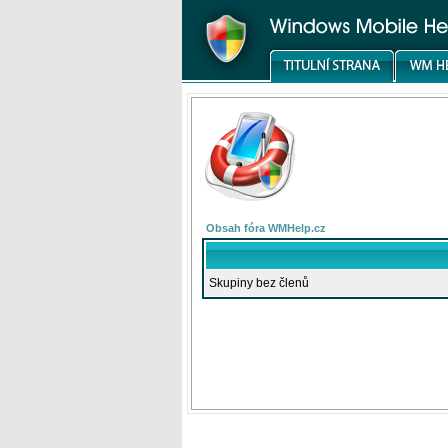
Obsah fóra WMHelp.cz
Skupiny bez členů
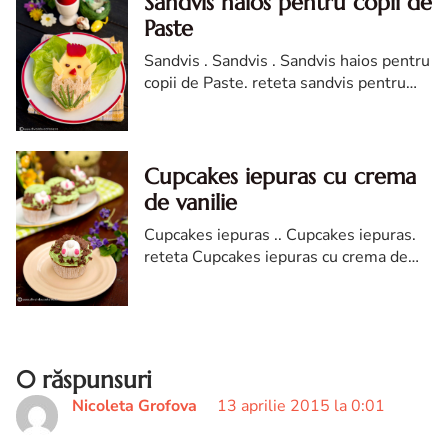
Sandvis haios pentru copii de
Paste
Sandvis . Sandvis . Sandvis haios pentru
copii de Paste. reteta sandvis pentru
copii de Paste. reteta pentru copii de
Paste. Sandvis pentru copii diva
Cupcakes iepuras cu crema
de vanilie
Cupcakes iepuras .. Cupcakes iepuras.
reteta Cupcakes iepuras cu crema de
vanilie. Cupcakes iepuras reteta diva in
bucatarie. Cupcakes iepuras pentru
Pasti
0 răspunsuri
Nicoleta Grofova
13 aprilie 2015 la 0:01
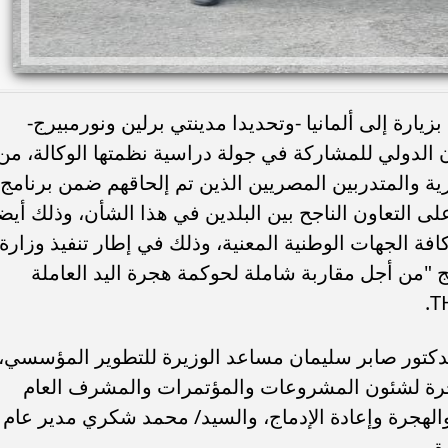
يارة إلى ألمانيا -وتحديدا مدينتي برلين ونورمبيرج-
ون الدولي للمشاركة في جولة دراسية نظمتها الوكالة، من
ة والمتدربين المصريين الذين تم إلحاقهم ضمن برنامج
اع على التعاون الناجح بين البلدين في هذا الشأن، وذلك أيض
 الجهات الوطنية المعنية، وذلك في إطار تنفيذ وزارة
ج "من أجل مقاربة شاملة لحوكمة هجرة اليد العاملة
لدكتور صابر سليمان مساعد الوزيرة للتطوير المؤسسي،
جرة لشئون المشروعات والمؤتمرات والمشرف العام
الهجرة وإعادة الإدماج، والسيد/ محمد شكري مدير عام
ة.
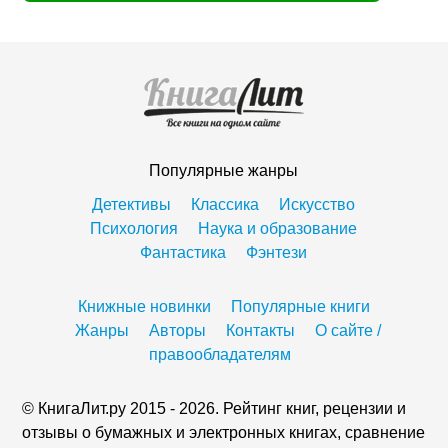
Популярные жанры
Детективы
Классика
Искусство
Психология
Наука и образование
Фантастика
Фэнтези
Книжные новинки
Популярные книги
Жанры
Авторы
Контакты
О сайте /
правообладателям
© КнигаЛит.ру 2015 - 2026. Рейтинг книг, рецензии и
отзывы о бумажных и электронных книгах, сравнение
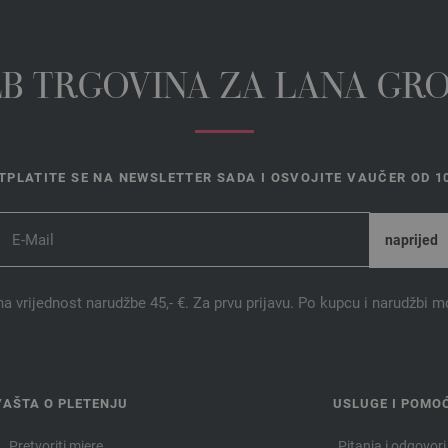
EB TRGOVINA ZA LANA GR
TPLATITE SE NA NEWSLETTER SADA I OSVOJITE VAUČER OD 10
na vrijednost narudžbe 45,- €. Za prvu prijavu. Po kupcu i narudžbi m
VAŠTA O PLETENJU
USLUGE I POMO
Pretvoriti mjere
Pitanja i odgovori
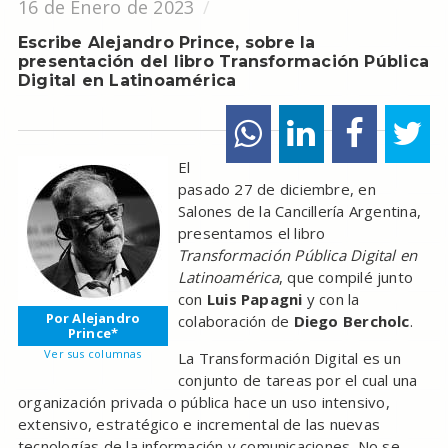
16 de Enero de 2023
Escribe Alejandro Prince, sobre la
presentación del libro Transformación Pública
Digital en Latinoamérica
El
pasado 27 de diciembre, en
Salones de la Cancillería Argentina,
presentamos el libro
Transformación Pública Digital en
Latinoamérica
, que compilé junto
con
Luis Papagni
y con la
Por Alejandro
colaboración de
Diego Bercholc
.
Prince*
Ver sus columnas
La Transformación Digital es un
conjunto de tareas por el cual una
organización privada o pública hace un uso intensivo,
extensivo, estratégico e incremental de las nuevas
tecnologías de la información y comunicaciones. No se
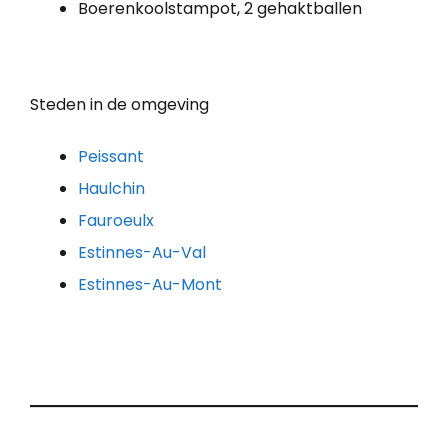
Boerenkoolstampot, 2 gehaktballen
Steden in de omgeving
Peissant
Haulchin
Fauroeulx
Estinnes-Au-Val
Estinnes-Au-Mont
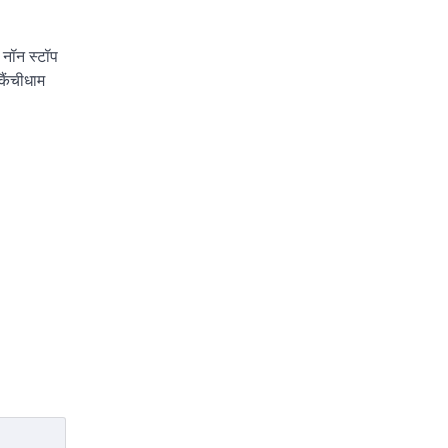
े नॉन स्टॉप
ैंचीधाम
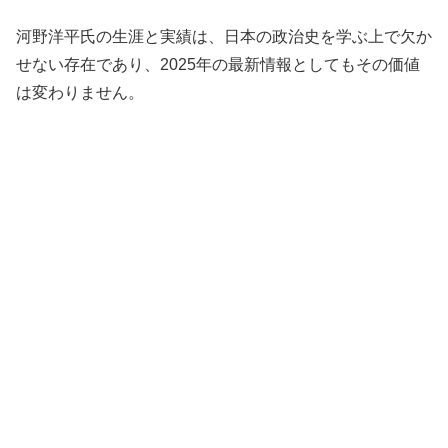
河野洋平氏の生涯と実績は、日本の政治史を学ぶ上で欠か
せない存在であり、2025年の最新情報としてもその価値
は変わりません。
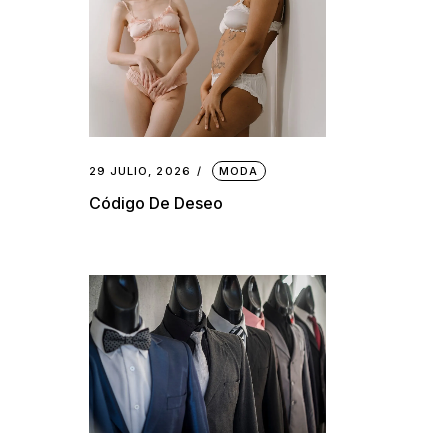
29 JULIO, 2026
MODA
Código De Deseo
··········
Whenever the word "Cupcakes" appears in a line above, copy that line.

Cupcakes iepuras cu crema
Cupcakes iepuras .. Cupcakes iepuras.
reteta Cupcakes iepuras cu crema de
vanilie. Cupcakes iepuras reteta diva in
bucatarie. Cupcakes iepuras pentru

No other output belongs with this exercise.